[Problem requirements]
According to the Warlight assignment below, how often must the improved MyBot defeat the built-in AggressiveBot?

Assignment 4: Warlight

This assignment is worth 30 points (plus up to 5 bonus points) and has three parts.

1. Base Strategy (10 pts)

Download the Warlight code from the conquest-engine-gui repository. Read the game rules on the repository page.

The conquest.bot.playground package contains a class MyBot with a dummy bot that moves randomly. Improve this bot so that it can defeat the built-in AggressiveBot at least 70% of the time. You will want to use the Warlight API. Do not perform any state space searching at this point; we will implement that in the following sections.

To evaluate your bot, you can run a series of games between MyBot and AggressiveBot by running the main method in the ConquestFightConsole class. (In that method, uncomment the line "args = getTestArgs_1v1();" .)

The most straightforward way to improve MyBot is to use a rules-based approach. You might prefer certain continents when choosing initial territories, and you might prefer to place armies on frontier territories. You might also choose only to perform attacks that have a good chance of success.

Alternatively, you could use an optimization-based approach. You could write an evaluation function that judges a given board position based on factors such as the number of armies, territories and continents that each player has. And then you could examine all possible moves whenever your bot needs to place or move armies, and choose the move that will lead to a board position with the highest expected score. (This is, however, a bit trickier.)

2. Tree Search Algorithm (10 pts + up to 5 bonus pts)

Implement either the expectiminimax algorithm (inclulding alpha-beta pruning) or Monte Carlo tree search (MCTS) in Java. (I will award 5 bonus points if you successfully implement MCTS.)

Write an implementation that can search any game that implements the following interface:

// S = state type, A = action type
public interface Game<S, A> {
  S initialState();
  S clone(S state);
  int player(S state);         // which player moves next: 1 (maximizing) or 2 (minimizing)
  void apply(S state, A action);  // apply action to state, possibly with stochastic result
  boolean isDone(S state);     // true if game has finished
  double outcome(S state);     // 1.0 = player 1 wins, 0.5 = draw, 0.0 = player 2 wins
}

Your expectiminimax or MCTS class will implement this interface:

interface Strategy<S, A> {
  A action(S state);
}

A Strategy represents a strategy for playing a game. It is essentially a function which, given a state, decides what action the current player should take.

expectiminimax

For expectiminimax, you will need these additional classes/interfaces:

class Possibility<S> {
  public double prob; // probability from 0..1
  public S state;
}

interface Generator<S, A> {
  List<A> actions(S state);  // actions to try in this state
  List<Possibility<S>> possibleResults(S state, A action); // some possible results of an action
}

interface Evaluator<S> {
  double evaluate(S state);
}

Implement the following class:

class Expectiminimax<S, A> implements Strategy<S, A> {

  public Expectiminimax(Game<S, A> game, Generator<S, A> generator, Evaluator<S> evaluator,
                        int maxDepth) {
    …
  }     

}

In the Expectiminimax constructor:

generator is an object that can generate possible actions at each node, and the possible results of each action.

[Data segment]

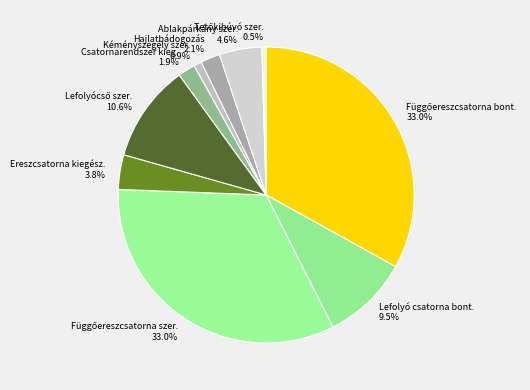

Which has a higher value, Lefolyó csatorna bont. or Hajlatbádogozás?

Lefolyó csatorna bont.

[Finished exercise]
At least 70% of the time.